In the interview, the Chicago rep said, “I’m pretty optimistic that for 2026 rates will will be able to be a fair bit lower than they are today… But I’ve just been uncomfortable front-loading too many rate cuts and assuming that what we’ve seen in inflation will be transitory.”

“There’s no way around we’ve been four and a half years above the inflation target, and the last six months have shown no progress. Right before the lights went out [for the government shutdown], you saw a couple of relatively disturbing readings on services inflation. I just want to make sure that if we believe that this is transitory, let’s not just put all our eggs in.”

“I’m pretty optimistic that for 2026 rates will will be able to be a fair bit lower than they are today. But I’ve just been uncomfortable front loading too many rate cuts.

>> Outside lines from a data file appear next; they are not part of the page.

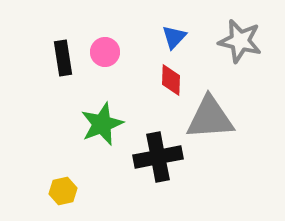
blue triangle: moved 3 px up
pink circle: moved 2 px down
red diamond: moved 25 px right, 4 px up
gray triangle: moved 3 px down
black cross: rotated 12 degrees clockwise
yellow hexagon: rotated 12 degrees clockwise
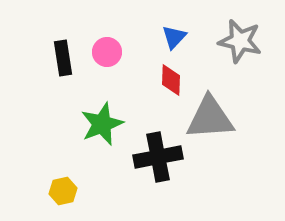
pink circle: moved 2 px right
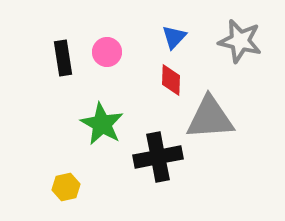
green star: rotated 21 degrees counterclockwise
yellow hexagon: moved 3 px right, 4 px up
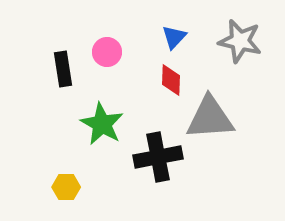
black rectangle: moved 11 px down
yellow hexagon: rotated 12 degrees clockwise
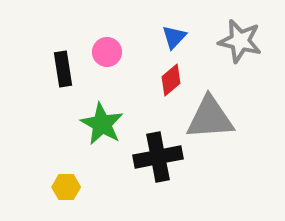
red diamond: rotated 48 degrees clockwise
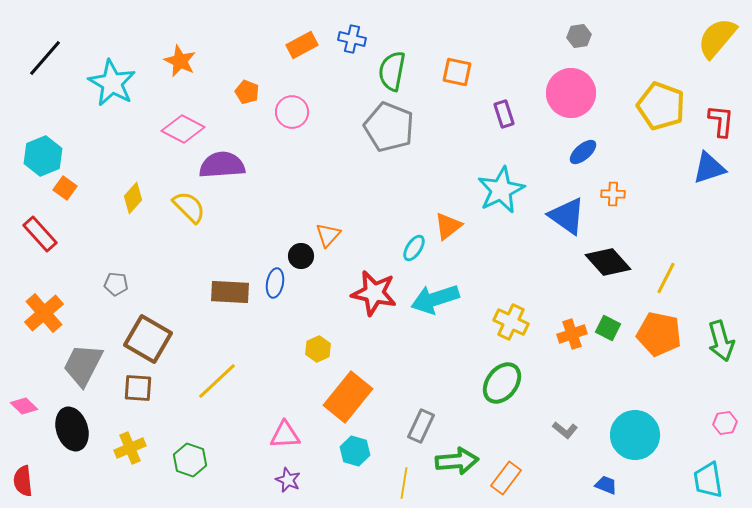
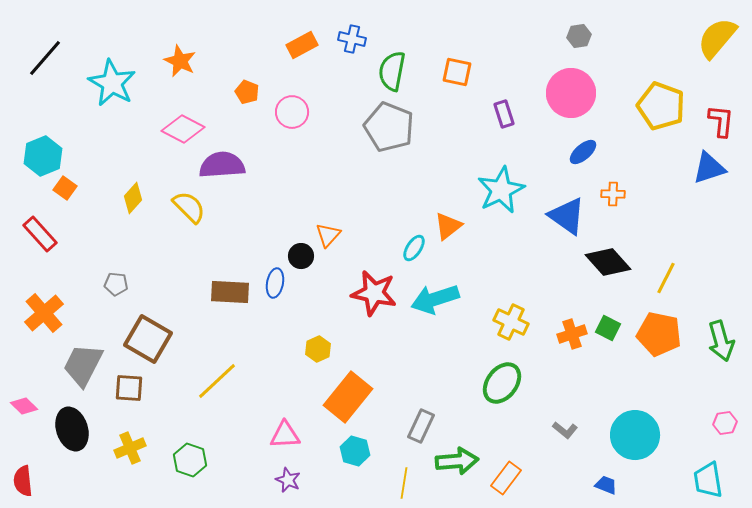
brown square at (138, 388): moved 9 px left
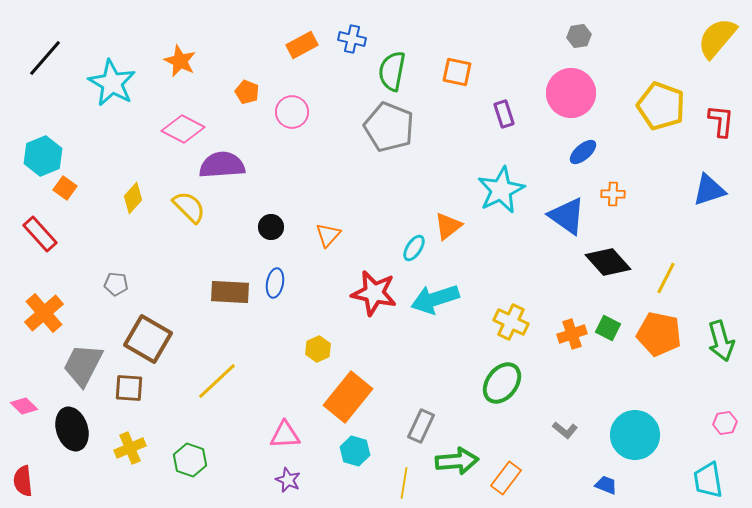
blue triangle at (709, 168): moved 22 px down
black circle at (301, 256): moved 30 px left, 29 px up
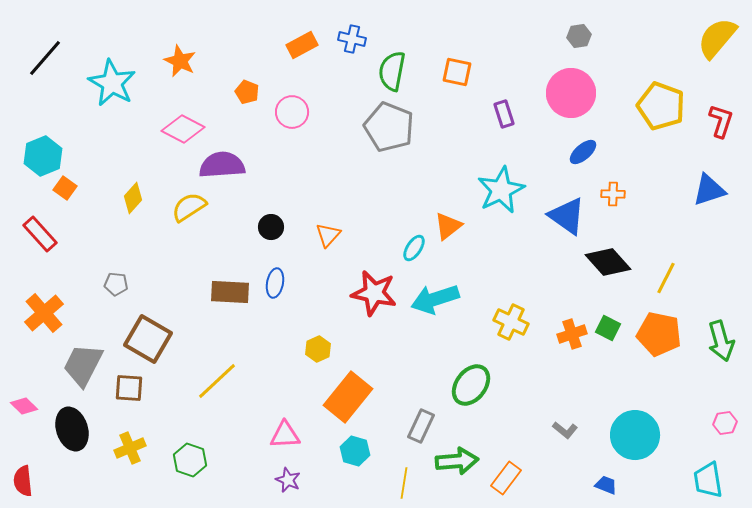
red L-shape at (721, 121): rotated 12 degrees clockwise
yellow semicircle at (189, 207): rotated 78 degrees counterclockwise
green ellipse at (502, 383): moved 31 px left, 2 px down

We don’t take a lot of extra risk, in my view, to just wait to Q1 2026, and make sure that we’re back on path at 2% inflation,” he concluded.

In a blog post, following the vote, Goolsbee stated; “While I voted to lower rates at the September and October meetings, I believe we should have waited to get more data, especially about inflation, before lowering rates further.”

On Wednesday, the FOMC decided to reduce its benchmark rate to a range of 3.5% to 3.75%. During his news conference after the meeting, Chair Jerome Powell voiced concerns that the labor market appears weaker than the headline figures indicate, stating he anticipates revisions to nonfarm payroll numbers that could show losses in recent months.